How the bill could be improved

While the bill empowers facilities to retain their revenue, the processes described for them to spend these funds seems unnecessarily bureaucratic. As is standard practice for government entities in Kenya, health facilities must prepare annual budgets for approval by the county government and receive an “authority to incur expenditure” (AIE) from the county government on a quarterly basis to spend their money. But the bill stipulates that, even after receiving AIE, facilities must raise vouchers for approval by the county department of health accountant. Then the subcounty accountant, who is a co-signatory on the facility account along with the facility in charge, must authorize the transaction. The number of steps needed by various government officials for the facility to merely spend funds in its account against its approved budget seems excessive. Moreover, these provisions go beyond what is current practice in many counties, meaning some health facilities will have less flexibility than they presently enjoy.
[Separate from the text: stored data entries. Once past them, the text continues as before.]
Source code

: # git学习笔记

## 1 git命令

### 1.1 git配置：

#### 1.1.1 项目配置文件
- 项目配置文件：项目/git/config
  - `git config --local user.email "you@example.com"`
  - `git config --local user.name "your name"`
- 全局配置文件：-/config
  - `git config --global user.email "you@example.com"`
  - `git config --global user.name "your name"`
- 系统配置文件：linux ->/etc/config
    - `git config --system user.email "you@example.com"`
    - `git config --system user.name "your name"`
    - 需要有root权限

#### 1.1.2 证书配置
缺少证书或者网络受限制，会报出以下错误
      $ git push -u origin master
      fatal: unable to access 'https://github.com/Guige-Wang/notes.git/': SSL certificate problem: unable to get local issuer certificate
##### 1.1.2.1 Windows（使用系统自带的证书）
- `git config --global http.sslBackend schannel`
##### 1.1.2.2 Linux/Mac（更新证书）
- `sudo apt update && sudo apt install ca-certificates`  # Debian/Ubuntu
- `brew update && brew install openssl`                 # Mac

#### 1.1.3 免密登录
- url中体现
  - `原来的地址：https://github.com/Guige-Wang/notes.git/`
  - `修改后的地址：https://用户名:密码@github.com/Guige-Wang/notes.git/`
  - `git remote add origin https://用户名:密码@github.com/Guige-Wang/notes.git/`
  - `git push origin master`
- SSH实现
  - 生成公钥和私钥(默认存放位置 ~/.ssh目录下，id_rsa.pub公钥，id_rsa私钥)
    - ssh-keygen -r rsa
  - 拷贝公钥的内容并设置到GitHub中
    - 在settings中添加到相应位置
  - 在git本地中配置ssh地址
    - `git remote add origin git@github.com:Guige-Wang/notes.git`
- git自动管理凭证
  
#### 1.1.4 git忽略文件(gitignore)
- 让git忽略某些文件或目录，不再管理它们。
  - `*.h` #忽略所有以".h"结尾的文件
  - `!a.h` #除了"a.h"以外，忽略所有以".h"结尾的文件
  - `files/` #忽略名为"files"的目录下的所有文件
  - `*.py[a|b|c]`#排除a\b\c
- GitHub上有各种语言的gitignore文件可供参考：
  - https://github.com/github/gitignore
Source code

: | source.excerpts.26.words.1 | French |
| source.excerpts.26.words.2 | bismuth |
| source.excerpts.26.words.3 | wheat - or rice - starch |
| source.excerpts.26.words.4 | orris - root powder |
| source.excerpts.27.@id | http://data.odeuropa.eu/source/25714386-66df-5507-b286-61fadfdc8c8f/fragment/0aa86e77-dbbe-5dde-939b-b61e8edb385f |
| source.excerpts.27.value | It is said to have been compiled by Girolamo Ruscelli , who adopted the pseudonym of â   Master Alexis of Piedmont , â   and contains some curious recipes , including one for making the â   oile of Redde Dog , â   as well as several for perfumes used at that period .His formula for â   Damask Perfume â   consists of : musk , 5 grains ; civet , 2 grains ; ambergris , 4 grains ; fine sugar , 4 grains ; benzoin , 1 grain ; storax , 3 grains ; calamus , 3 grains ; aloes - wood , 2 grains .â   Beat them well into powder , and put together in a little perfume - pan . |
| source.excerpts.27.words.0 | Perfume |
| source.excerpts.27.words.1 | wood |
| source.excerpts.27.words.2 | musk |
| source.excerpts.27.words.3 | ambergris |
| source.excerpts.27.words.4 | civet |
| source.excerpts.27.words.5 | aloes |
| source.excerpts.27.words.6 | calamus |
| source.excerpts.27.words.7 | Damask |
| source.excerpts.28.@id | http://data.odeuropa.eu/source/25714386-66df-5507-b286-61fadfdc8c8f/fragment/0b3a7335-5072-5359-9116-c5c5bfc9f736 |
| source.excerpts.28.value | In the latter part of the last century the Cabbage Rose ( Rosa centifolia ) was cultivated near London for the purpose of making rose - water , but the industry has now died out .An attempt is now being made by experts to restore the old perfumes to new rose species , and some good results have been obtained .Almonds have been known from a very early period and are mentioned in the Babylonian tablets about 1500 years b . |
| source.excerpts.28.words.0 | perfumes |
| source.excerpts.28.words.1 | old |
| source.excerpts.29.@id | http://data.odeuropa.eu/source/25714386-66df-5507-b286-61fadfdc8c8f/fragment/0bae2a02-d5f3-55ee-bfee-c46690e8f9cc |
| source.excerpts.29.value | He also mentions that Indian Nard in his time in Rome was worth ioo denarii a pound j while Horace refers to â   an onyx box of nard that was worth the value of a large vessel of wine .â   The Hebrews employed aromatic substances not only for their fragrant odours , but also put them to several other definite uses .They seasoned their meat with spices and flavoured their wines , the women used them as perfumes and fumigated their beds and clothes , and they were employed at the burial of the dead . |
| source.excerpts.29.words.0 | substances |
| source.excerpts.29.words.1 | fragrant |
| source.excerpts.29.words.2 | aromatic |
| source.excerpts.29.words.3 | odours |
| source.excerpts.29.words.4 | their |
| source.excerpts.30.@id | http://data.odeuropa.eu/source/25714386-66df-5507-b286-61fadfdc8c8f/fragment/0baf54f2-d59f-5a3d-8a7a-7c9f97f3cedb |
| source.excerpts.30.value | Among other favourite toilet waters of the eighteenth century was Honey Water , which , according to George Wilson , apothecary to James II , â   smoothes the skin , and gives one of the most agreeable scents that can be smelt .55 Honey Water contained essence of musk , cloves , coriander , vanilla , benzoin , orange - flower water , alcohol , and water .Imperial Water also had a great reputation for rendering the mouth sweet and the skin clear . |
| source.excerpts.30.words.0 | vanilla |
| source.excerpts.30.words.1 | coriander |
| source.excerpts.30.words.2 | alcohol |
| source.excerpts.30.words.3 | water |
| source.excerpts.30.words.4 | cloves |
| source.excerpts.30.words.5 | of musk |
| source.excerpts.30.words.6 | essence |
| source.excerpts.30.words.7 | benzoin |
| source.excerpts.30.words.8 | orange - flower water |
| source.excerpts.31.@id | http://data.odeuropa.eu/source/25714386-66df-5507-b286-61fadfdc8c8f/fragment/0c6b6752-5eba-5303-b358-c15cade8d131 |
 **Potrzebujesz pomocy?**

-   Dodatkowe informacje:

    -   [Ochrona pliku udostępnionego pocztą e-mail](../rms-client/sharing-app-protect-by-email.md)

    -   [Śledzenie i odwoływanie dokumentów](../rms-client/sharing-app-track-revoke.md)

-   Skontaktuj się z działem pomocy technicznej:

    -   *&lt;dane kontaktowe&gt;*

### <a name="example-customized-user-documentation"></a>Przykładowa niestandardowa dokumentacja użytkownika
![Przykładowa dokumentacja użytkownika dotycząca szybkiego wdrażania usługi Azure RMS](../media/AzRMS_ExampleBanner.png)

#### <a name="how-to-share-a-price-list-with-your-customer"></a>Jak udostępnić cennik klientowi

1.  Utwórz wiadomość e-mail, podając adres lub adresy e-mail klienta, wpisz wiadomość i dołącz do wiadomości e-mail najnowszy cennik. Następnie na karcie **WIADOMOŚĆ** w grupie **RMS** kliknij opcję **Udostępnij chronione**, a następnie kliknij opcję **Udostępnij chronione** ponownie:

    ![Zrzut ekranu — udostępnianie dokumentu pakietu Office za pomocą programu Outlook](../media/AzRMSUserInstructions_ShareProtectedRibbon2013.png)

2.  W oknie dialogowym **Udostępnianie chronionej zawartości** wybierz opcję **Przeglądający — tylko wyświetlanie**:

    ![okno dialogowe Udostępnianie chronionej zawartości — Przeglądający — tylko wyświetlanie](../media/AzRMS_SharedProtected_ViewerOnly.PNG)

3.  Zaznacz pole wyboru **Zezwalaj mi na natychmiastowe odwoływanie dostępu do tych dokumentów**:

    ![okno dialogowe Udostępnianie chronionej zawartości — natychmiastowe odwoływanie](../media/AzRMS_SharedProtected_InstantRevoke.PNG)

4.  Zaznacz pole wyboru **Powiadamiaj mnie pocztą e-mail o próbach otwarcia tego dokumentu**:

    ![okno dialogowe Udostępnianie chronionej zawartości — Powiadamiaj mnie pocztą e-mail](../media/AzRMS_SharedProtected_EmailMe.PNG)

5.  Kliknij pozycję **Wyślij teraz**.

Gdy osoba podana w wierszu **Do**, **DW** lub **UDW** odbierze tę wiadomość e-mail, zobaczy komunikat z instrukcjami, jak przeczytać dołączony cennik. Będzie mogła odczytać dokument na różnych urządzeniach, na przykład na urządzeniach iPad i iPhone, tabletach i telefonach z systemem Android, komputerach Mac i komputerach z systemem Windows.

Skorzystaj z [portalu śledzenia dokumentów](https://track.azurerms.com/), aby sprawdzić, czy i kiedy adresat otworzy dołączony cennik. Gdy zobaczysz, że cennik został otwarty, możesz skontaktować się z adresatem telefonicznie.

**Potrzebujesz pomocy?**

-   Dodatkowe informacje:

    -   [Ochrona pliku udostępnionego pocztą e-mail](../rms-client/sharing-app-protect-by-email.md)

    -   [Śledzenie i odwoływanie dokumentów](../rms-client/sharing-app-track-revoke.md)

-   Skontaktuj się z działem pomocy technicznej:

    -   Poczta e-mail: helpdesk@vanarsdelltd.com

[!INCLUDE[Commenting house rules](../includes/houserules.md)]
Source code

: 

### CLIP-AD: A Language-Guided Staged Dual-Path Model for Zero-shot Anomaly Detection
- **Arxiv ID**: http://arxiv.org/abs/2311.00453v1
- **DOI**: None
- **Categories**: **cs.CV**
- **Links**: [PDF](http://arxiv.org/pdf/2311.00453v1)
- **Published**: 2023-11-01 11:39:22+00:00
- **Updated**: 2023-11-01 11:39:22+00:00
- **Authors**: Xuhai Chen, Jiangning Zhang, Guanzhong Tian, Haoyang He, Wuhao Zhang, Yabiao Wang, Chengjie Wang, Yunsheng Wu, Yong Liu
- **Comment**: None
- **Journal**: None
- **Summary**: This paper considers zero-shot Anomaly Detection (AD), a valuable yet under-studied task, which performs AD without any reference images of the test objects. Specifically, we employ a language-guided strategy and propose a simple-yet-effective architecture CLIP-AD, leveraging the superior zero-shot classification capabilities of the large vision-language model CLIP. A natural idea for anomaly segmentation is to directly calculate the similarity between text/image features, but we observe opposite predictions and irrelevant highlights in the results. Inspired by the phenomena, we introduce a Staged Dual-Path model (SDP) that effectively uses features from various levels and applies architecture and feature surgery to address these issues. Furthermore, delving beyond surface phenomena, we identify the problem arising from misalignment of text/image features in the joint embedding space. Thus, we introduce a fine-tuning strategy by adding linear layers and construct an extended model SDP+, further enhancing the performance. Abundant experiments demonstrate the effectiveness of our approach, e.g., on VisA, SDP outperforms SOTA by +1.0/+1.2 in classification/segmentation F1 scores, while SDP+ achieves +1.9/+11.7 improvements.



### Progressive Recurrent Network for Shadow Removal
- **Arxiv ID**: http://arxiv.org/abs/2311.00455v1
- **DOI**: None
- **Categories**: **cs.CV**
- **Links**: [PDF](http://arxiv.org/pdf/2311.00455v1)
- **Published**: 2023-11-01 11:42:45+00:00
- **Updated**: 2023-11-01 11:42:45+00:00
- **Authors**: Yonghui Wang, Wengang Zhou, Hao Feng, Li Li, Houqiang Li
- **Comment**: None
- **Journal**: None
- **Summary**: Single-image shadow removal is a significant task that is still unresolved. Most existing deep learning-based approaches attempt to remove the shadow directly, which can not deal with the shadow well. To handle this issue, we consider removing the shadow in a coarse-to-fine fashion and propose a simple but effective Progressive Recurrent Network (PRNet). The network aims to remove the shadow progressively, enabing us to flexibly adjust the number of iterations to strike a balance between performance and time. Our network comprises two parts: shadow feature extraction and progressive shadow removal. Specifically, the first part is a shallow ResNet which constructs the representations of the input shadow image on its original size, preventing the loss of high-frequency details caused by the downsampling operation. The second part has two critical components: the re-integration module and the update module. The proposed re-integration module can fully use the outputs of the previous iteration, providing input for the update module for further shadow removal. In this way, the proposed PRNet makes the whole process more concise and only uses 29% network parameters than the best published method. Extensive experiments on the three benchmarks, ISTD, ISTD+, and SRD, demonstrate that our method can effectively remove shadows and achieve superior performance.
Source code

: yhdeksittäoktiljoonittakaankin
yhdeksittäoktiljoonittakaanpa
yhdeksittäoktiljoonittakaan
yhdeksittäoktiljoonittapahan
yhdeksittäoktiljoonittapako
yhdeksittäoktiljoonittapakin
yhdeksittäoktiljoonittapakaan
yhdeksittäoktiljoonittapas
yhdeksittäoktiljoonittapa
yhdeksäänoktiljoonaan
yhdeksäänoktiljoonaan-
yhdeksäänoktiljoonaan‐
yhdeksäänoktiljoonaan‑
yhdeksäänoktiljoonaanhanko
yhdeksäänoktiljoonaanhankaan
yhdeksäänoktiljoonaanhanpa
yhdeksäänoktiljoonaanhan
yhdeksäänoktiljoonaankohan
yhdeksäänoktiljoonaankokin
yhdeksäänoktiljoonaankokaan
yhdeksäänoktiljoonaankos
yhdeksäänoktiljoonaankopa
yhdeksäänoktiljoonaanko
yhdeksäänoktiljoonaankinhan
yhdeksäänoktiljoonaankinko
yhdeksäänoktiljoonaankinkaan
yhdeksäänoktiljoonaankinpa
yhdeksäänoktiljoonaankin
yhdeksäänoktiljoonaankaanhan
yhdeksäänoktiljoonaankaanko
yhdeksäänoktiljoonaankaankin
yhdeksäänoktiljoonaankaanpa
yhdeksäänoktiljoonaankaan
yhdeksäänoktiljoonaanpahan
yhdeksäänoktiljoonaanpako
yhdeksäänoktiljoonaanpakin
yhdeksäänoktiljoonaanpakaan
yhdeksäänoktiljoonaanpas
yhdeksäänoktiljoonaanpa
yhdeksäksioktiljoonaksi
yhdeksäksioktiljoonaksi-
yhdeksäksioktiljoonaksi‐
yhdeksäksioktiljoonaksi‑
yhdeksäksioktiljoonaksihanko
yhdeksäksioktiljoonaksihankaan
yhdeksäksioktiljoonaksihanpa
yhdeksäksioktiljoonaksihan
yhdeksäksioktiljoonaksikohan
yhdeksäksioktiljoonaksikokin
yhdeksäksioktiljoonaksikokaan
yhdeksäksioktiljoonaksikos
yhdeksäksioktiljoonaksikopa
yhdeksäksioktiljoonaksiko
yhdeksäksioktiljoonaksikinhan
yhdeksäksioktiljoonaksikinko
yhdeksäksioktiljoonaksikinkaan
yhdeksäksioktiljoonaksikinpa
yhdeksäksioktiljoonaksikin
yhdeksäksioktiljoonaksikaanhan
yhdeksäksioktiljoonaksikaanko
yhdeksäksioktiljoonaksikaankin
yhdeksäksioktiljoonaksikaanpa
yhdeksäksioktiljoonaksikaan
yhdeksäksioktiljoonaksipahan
It is also interesting to note the comparison between the health and education sectors in this area. Schools receive public funds from the national government on account of education not having been devolved. Each school has a management board comprised of officials from the school and community members, which approves its budget. The school in charge is the accounting officer for the school’s accounts and can spend funds as per the school’s approved budget after receiving the quarterly AIE from the county department of education. In contrast, the FIF Bill stipulates that health facility budgets must be approved by the county. The county chief officer for health is the accounting officer for health facilities. And the county health accountant must approve each transaction. In other words, even after the bill, it seems health facilities will have less autonomy than public schools presently enjoy in Kenya.

When it comes to public moneys, authority to spend must be balanced against financial controls. While the FIF Bill reflects this imperative, it seems to err on the side of more rigid control. The process seems especially onerous given that county governments will continue to pay for big expenses (like worker salaries, infrastructure, and most drug costs), while facility funds will pay for relatively small operating costs. The over-prescription of process will erode the very autonomy that the bill aims to establish. Correcting for this—in the implementation regulations if not in the bill itself—will ensure that this important piece of legislation leads to meaningful change.